:: Supplied data ::
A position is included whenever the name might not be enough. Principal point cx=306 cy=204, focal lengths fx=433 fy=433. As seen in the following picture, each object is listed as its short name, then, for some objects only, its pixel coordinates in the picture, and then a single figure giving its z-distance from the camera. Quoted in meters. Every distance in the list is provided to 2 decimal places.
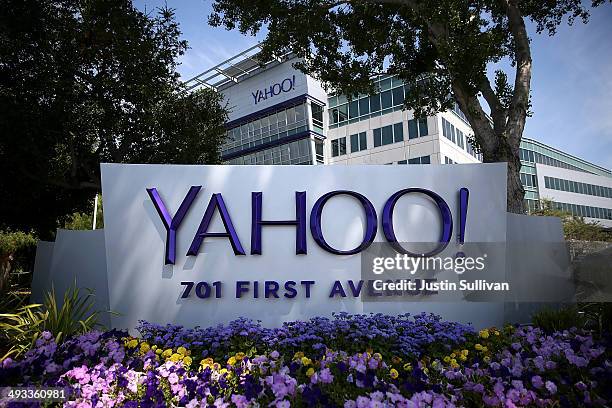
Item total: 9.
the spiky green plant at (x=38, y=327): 4.91
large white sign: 6.46
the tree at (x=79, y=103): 10.88
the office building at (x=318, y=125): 35.47
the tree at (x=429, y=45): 10.07
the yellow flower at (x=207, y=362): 4.09
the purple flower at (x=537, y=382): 3.21
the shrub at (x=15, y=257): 7.82
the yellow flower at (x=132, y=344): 4.66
:::
→ **What this task involves**
Reproduce only the lines from the line containing "the yellow flower at (x=207, y=362): 4.09" to the last line of the material above, both of those lines included.

→ **Finished exercise**
the yellow flower at (x=207, y=362): 4.09
the purple flower at (x=537, y=382): 3.21
the shrub at (x=15, y=257): 7.82
the yellow flower at (x=132, y=344): 4.66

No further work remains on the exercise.